神奇了，怎么我update一行记录执行了好几十秒

前几天突然收到了线上接口错误报警，错误量不多，但一直在持续，点开日志一看，发现是SQL执行超时

org.springframework.dao.RecoverableDataAccessException: 
### Error updating database.  Cause: com.mysql.cj.jdbc.exceptions.CommunicationsException: Communications link failure

The last packet successfully received from the server was 2,002 milliseconds ago.  The last packet sent successfully to the server was 2,002 milliseconds ago.
### The error may involve xxx -Inline
### The error occurred while setting parameters
### SQL: update tableXXX set xxx where user_id = ? and book_id = ? and topic_id = ?
### Cause: com.mysql.cj.jdbc.exceptions.CommunicationsException: Communications link failure

The last packet successfully received from the server was 2,002 milliseconds ago.  The last packet sent successfully to the server was 2,002 milliseconds ago.
; Communications link failure

The last packet successfully received from the server was 2,002 milliseconds ago.  The last packet sent successfully to the server was 2,002 milliseconds ago.; nested exception is com.mysql.cj.jdbc.exceptions.CommunicationsException: Communications link failure

The last packet successfully received from the server was 2,002 milliseconds ago.  The last packet sent successfully to the server was 2,002 milliseconds ago.
	at org.springframework.jdbc.support.SQLExceptionSubclassTranslator.doTranslate(SQLExceptionSubclassTranslator.java:100)
......

日志显示超时的SQL是：

update tableXXX set xxx where user_id = ? and book_id = ? and topic_id = ?  

为什么update会超时

这简直太神奇了，这个表(user_id, book_id, topic_id)是加了唯一索引的，根据唯一索引update一行数据，竟然还能超时？
打开阿里云的数据库监控，发现了可疑的锁等待
3个事务都在执行我这个update，最长的事务已经等了49s的锁。
这就更神奇了，这条SQL只会更新一行记录，也就是只会锁一行记录，而且并发量并不高，怎么会有锁等待并且等这么久？
正百思不得其解时，定睛一看，怎么监控里还有个执行了25688秒(7个多小时)的大事务？
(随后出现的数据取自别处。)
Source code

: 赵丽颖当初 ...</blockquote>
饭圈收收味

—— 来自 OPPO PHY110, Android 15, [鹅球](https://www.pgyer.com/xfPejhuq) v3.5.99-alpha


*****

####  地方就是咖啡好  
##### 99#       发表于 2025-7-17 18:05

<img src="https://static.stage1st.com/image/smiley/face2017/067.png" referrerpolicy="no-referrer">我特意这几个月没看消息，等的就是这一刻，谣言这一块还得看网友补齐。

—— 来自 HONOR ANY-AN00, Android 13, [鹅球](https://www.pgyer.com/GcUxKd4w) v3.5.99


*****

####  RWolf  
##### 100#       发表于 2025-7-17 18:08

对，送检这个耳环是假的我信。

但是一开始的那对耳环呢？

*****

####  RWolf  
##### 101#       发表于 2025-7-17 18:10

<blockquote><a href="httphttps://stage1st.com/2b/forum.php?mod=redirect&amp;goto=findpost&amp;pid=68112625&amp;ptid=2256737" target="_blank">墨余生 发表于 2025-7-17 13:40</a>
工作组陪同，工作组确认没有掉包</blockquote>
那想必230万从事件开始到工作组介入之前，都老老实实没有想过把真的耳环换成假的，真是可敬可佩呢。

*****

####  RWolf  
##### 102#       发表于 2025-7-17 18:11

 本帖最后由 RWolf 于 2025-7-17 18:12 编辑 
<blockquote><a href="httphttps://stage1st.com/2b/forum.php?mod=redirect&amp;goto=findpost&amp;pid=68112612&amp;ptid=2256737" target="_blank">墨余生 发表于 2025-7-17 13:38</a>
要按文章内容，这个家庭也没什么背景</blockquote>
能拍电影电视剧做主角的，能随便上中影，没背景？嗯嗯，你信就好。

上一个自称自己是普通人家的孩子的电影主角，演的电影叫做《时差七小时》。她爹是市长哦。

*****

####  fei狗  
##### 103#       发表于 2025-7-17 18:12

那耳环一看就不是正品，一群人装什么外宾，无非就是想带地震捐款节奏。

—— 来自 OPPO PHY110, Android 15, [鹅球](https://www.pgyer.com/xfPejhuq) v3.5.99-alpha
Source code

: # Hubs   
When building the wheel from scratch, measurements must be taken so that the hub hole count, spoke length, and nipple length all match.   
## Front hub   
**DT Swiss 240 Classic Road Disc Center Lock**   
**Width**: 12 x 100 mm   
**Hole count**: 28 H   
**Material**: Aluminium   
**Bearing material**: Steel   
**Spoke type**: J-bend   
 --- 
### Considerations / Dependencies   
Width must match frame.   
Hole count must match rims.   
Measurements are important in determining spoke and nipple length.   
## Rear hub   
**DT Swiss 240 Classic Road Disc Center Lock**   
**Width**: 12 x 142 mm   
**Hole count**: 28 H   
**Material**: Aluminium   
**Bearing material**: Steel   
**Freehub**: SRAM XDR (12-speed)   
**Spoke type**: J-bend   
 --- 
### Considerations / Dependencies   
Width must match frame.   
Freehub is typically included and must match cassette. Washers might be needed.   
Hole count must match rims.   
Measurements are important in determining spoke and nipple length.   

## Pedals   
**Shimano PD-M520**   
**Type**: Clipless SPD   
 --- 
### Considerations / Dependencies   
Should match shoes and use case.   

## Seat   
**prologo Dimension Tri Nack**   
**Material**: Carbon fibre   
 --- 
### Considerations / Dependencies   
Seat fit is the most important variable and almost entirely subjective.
！

查看一下大事务的信息

SELECT *  FROM INFORMATION_SCHEMA.INNODB_TRX WHERE trx_mysql_thread_id = 10722014\G
*************************** 1. row ***************************
                    trx_id: 194926675788
                 trx_state: RUNNING
               trx_started: 2024-11-20 23:44:55
     trx_requested_lock_id: NULL
          trx_wait_started: NULL
                trx_weight: 7353
       trx_mysql_thread_id: 10722014
                 trx_query: NULL
       trx_operation_state: NULL
         trx_tables_in_use: 0
         trx_tables_locked: 0
          trx_lock_structs: 4190
     trx_lock_memory_bytes: 587304
           trx_rows_locked: 4142
         trx_rows_modified: 3163
   trx_concurrency_tickets: 0
       trx_isolation_level: READ COMMITTED
         trx_unique_checks: 1
    trx_foreign_key_checks: 1
trx_last_foreign_key_error: NULL
 trx_adaptive_hash_latched: 0
 trx_adaptive_hash_timeout: 10000
          trx_is_read_only: 0
trx_autocommit_non_locking: 0

好家伙，锁了4142行记录，修改了3163行记录，作为一个toC的服务，这实在是有点匪夷所思。
但trx_query为null，不清楚执行了哪些SQL，很难定位是哪个业务/代码导致的大事务。
只能再看看这个事务持有哪些锁

SELECT * FROM INFORMATION_SCHEMA.INNODB_LOCKS WHERE LOCK_TRX_ID =  22993881

lock_id	lock_trx_id	lock_mode	lock_type	lock_table	lock_index	lock_space	lock_page	lock_rec	lock_data
194926675788:7177:1318939:353	194926675788	X	RECORD	`database`.`tableXXX`	uid_bid_tid	7177	1318939	353	81681092, 575, 4120
194926675788:7184:1364347:313	194926675788	X	RECORD	`database`.`tableXXX`	uid_bid_tid	7184	1364347	313	161498379, 575, 6501
…	194926675788	X	RECORD	`database`.`tableXXX`	uid_bid_tid	…	…	…	…
194926675788:566:20738:503	194926675788	X	RECORD	`database`.`tableYYY`	uid_wid	…	…	…	191628667, 667

看到这个锁记录，基本就破案了，这个大事务持有了tableXXX的大量行记录的锁，并且一直没提交，导致了其他事务的update锁等待。

哪来的大事务

虽然锁等待破案了，但是更严峻的问题来了。
锁记录里可以看到，这个大事务不仅持有tableXXX的行锁，也持有了tableYYY的行锁。而tableXXX和tableYYY是风牛马不相及的两个独立业务，怎么会出现在同一个事务里？
并且，4000+的行锁，我们根本没有这样的业务场景，反复排查代码，也根本没有同一个事务操作这两个表的逻辑。
究竟是哪来的大事务💔💔💔

思索再三之后，大胆推测，是不是发生了类似于内存泄漏之类的【事务泄漏】问题，即：

某一次请求开启事务之后，没有进行commit或rollback
之后的其他请求又复用了这个数据库链接，处在了同一事务里，且也没有进行commit
长时间累积导致了大事务

tableXXX和tableYYY的读写操作代码，均没有添加@Transactional注解，与第二点相符。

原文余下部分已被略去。